W32.Draggdor


Aliases: W32.Draggdor
Variants: N/A

Classification: Malware
Category: Computer Worm

Status: Active & Spreading
Spreading: Slow
Geographical info: Asia, North and South America, and some parts of Europe and Australia
Removal: Easy
Platform: W32
Discovered: 01 Aug 2006
Damage: Low

Characteristics: W32.Draggdor is a low threat worm that usually propagates through duplicating itself to the local folders and network drives of the compromised computer. Like many other worms, this also opens a backdoor on the compromised computer. Thus, it may steal or hack private files or data from the compromised computer. It can affect all Windows Operating System.
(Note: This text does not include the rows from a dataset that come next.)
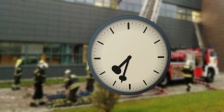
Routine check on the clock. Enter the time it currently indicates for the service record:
7:33
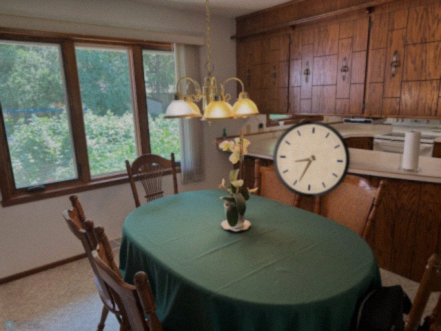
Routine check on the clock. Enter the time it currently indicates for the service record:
8:34
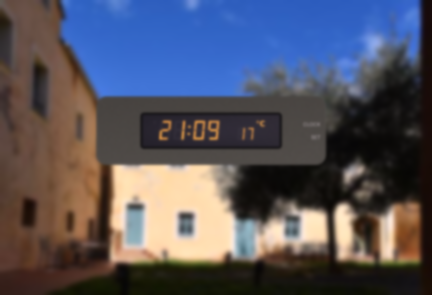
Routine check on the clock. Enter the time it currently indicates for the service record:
21:09
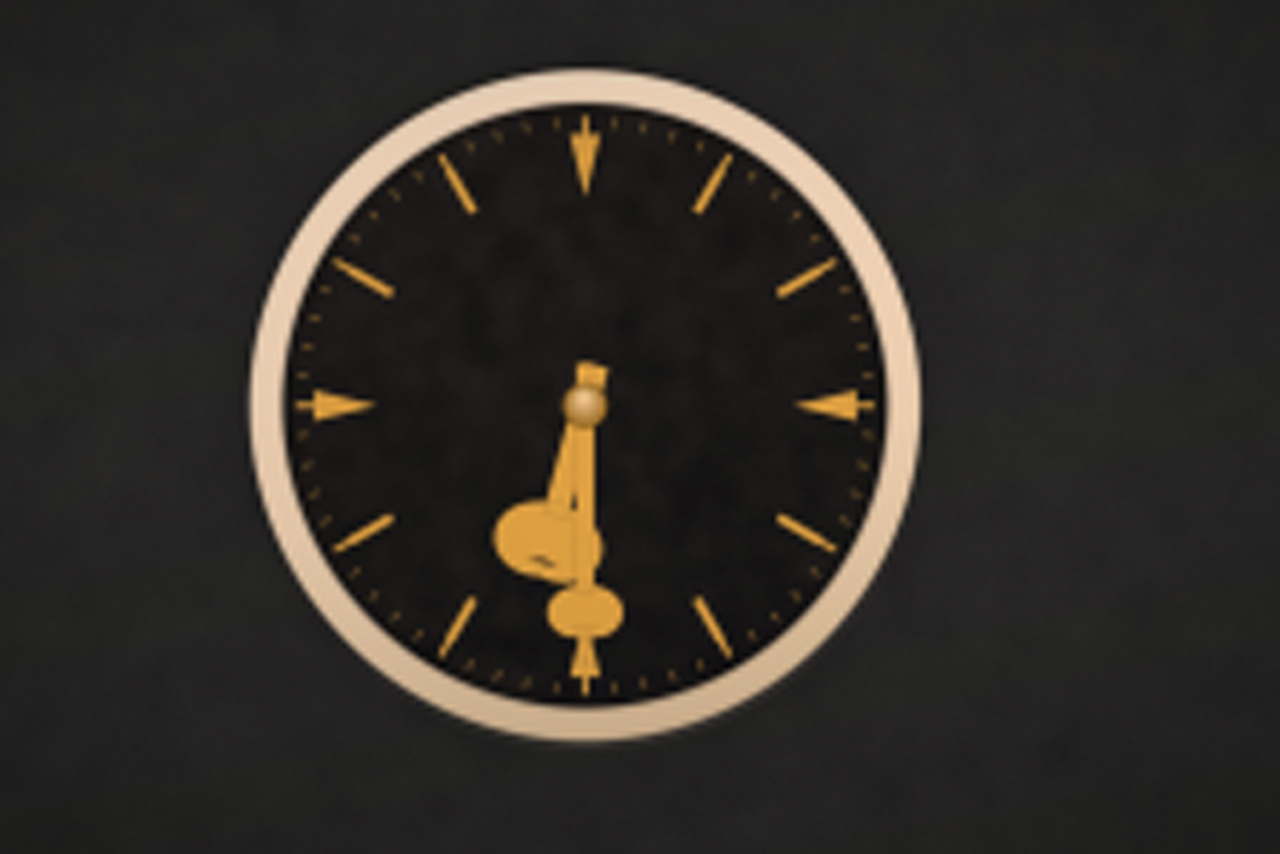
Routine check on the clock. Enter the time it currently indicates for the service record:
6:30
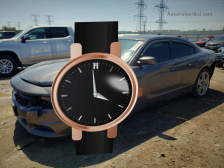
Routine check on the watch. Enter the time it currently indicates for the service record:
3:59
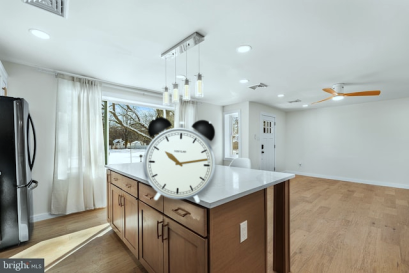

More details about W32.Draggdor

Once executed, the W32.Draggdor worm automatically duplicates itself as services.exe and/or Random.exe in the Windows folder on local and network drives of the compromised computer. Having backdoor capabilities, the worm also automatically connects to this URL, http://s.dragon128.net/ie2007/ie/log(Removed). These are signs that the computer is already infected. If it is successful, it also ceases “ccApp.” ccApp is a security related process in the Windows Operating System. It is also known that it performs actions when it is about to attack the system. It downloads and executes remote files as well as changes the Microsoft Internet Explorer homepage. It is always a good practice to enable your firewall to block all incoming connections from the Internet to services that should not be publicly available.Do not always install or turn on computer services popping up in your screen. These are critical avenues they usually attack. Bluetooth and mobile connection should be turned off as well and not lay it open or turned on if you are not using it.

Like other malicious program, the W32.Draggdor program is not advisable to stay on the computer. It may cause computer performance, giving the computer some slow progress than its usual time of performance. It may end up in loss of data, file corruption, spousal spying, and identity theft. User must disable and remove it from the computer immediately.